In 2019, Helsinki was involved in the Big Buyers network, which operates under ICLEI and features three groups developing an emission-free worksite, electric machinery and construction following the principles of circular economy. Furthermore, Helsinki has continued as an active member of the Procura+ network, among others. The food delivery service entity, for which the Service Centre held a bidding competition in 2018, received international visibility as an example of the European Commission’s good practices for green public procurements.
Helsinki has been a Fairtrade city for six years. In 2019, the Service Centre consumed 1,120 kg of Fairtrade certified coffee, while Palmia Oy consumed 9,730 kg. Both operators consumed 3,910 kg of Fairtrade certified bananas. Other Fairtrade products consumed included tea, tofu, honey and cane sugar.
The City is involved in the UUMA3 new land construction project, which promotes aspects such as emission calculation instructions and implementation in infrastructure construction, as well as developing the service chains for recycled materials, such as the recycled binders used in deep stabilisation, and testing them in real-life conditions. In Helsinki and its coastal areas, deep stabilisation plays a significant role when building on clay soil, and greenhouse gas emissions from its cement and lime-based binders have been observed to be very high. The test pillar stabilisation to take place on the clay soil of the Kuninkaantammi area construction project in the spring of 2020 is an important part of this whole. The mass stabilisation of the Konala scenic embankment carried out in the winter of 2019 produced experience with using the emission criteria when procuring binders. The goal is that in the future, the greenhouse gas emissions from deep stabilisation binders will only be a fraction of those from the lime cement that is currently in common use. The goal is also for the percentage of recycled materials to be significantly higher in the future than in, for example, a lime cement mixture, in which the percentage of recycled materials is 0–25%, depending on the mixture ratio and cement quality. Currently, there are binders in which the percentage of recycled materials is almost 100% in the productisation phase.
Eyes on the future:
More goals for responsible procurements than before have been prepared in the City’s environmental policy, which is currently being updated. The goal is to improve the effectiveness of procurements and the assessment thereof, as well as develop the monitoring of the realisation of the criteria used.

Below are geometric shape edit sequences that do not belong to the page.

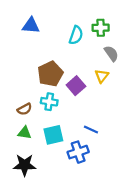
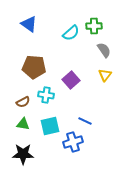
blue triangle: (31, 26) -> (29, 24), turned 30
cyan semicircle: (76, 35) -> (71, 33), turned 30
brown pentagon: (50, 74) -> (34, 67), moved, turned 30
yellow triangle: (102, 76) -> (105, 75), moved

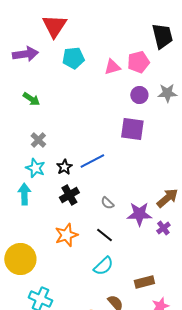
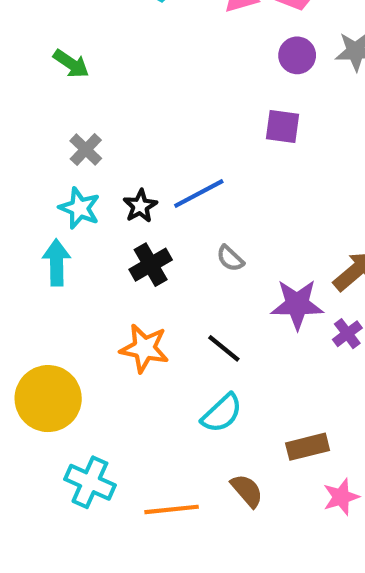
purple square: (132, 129) -> (282, 127), size x0.7
gray semicircle: (107, 203) -> (230, 258), moved
orange star: (66, 235) -> (144, 348), turned 30

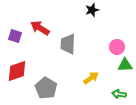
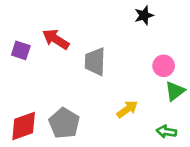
black star: (92, 10) -> (144, 15), moved
green triangle: (125, 65) -> (175, 91), turned -35
red diamond: (17, 71) -> (24, 126), moved

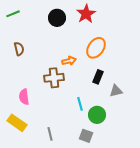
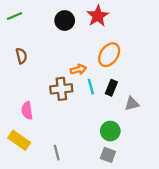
cyan line: (80, 104) -> (91, 87), moved
gray square: (86, 136) -> (108, 155), moved

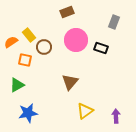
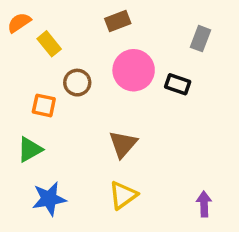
yellow rectangle: (29, 35) -> (49, 44), moved
orange semicircle: (11, 42) -> (19, 23), moved
yellow triangle: (85, 111) -> (123, 195), moved

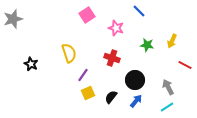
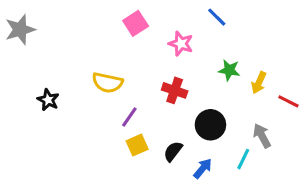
yellow arrow: (172, 41) -> (259, 83), moved
yellow semicircle: (69, 53) -> (107, 83), turned 120
blue arrow: (136, 101) -> (203, 168), moved
cyan line: (167, 107) -> (243, 159), moved, turned -32

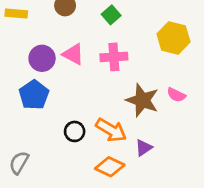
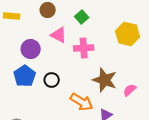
pink triangle: (73, 54) -> (59, 35), moved
pink semicircle: (176, 95) -> (130, 90), moved, turned 112
black circle: (75, 131) -> (52, 80), moved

Work to update the City of Helsinki’s procurement strategy will start in 2020. The strategy will be updated in co-operation with the strategy work department for Finland’s national public procurements.

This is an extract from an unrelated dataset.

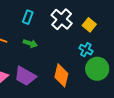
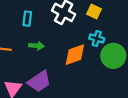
orange diamond: (61, 75) -> (75, 55), moved, turned 70
purple trapezoid: (25, 76) -> (39, 81), turned -50

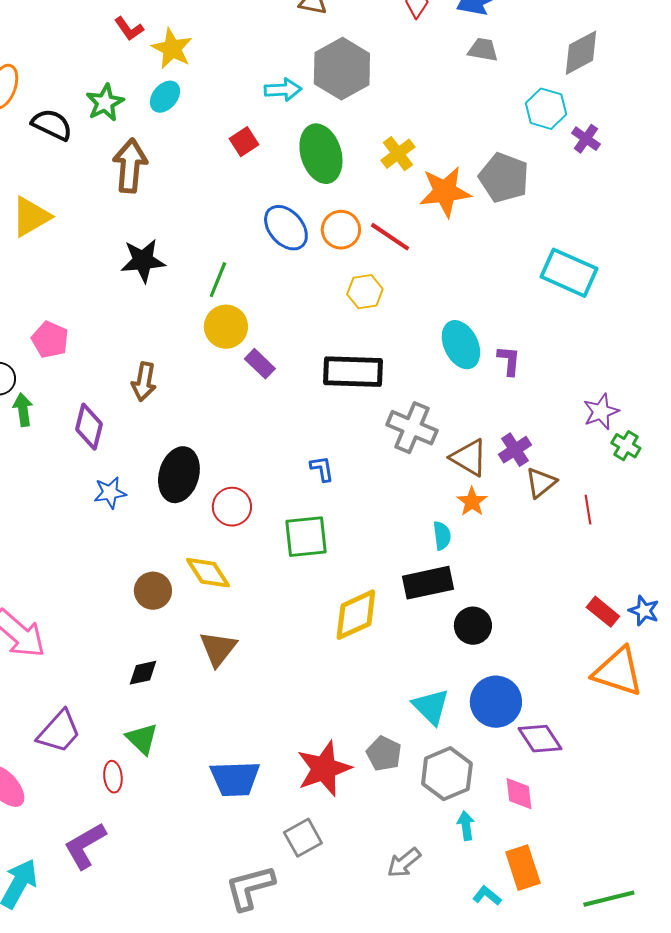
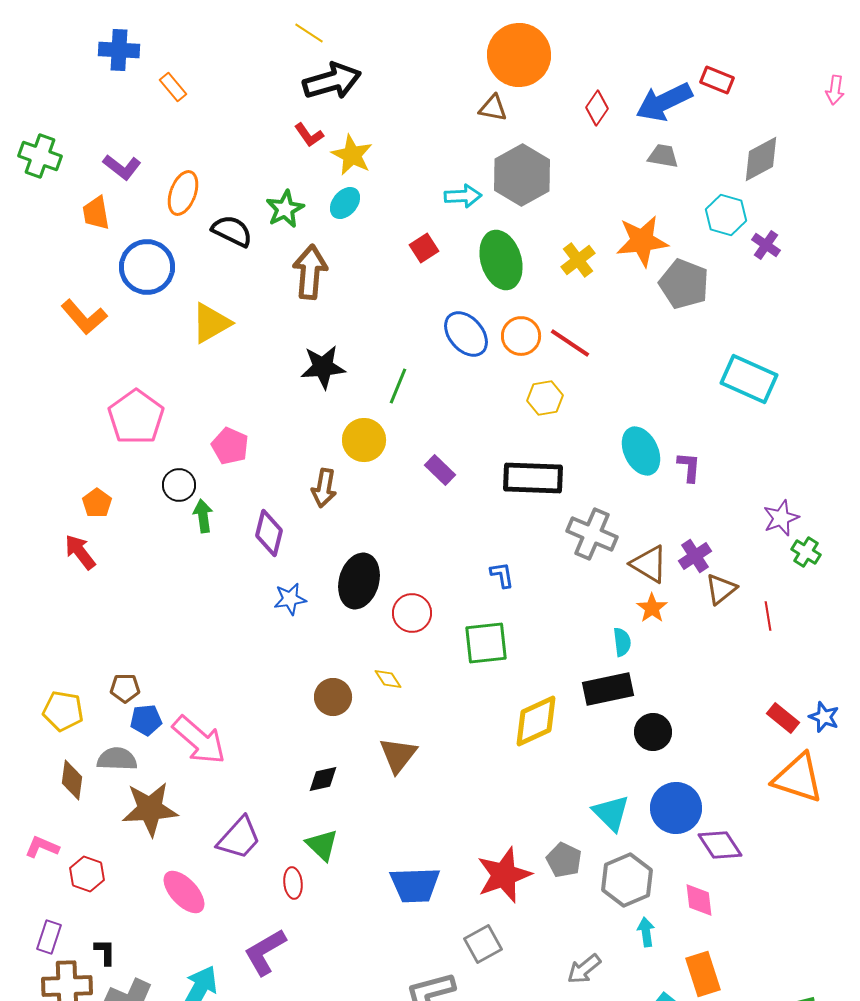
orange star: (445, 192) -> (642, 241), moved
yellow circle: (226, 327) -> (364, 440), moved
yellow diamond: (208, 573) -> (388, 679), size x0.6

The categorisation of procurements, using uniform criteria and developing monitoring during agreement periods are central themes in developing procurements. In the future, in addition to the Carbon-neutral Helsinki 2035 action plan, the development of sustainable procurements will be guided by a circular and sharing economy roadmap, which will emphasise procurements that are resource-wise and sensible in terms of their lifecycle impacts. When making procurements with significant environmental effects, the goal will be to take their carbon footprint into consideration in the future, yet without forgetting their other environmental impacts. Know-how will also be developed through projects.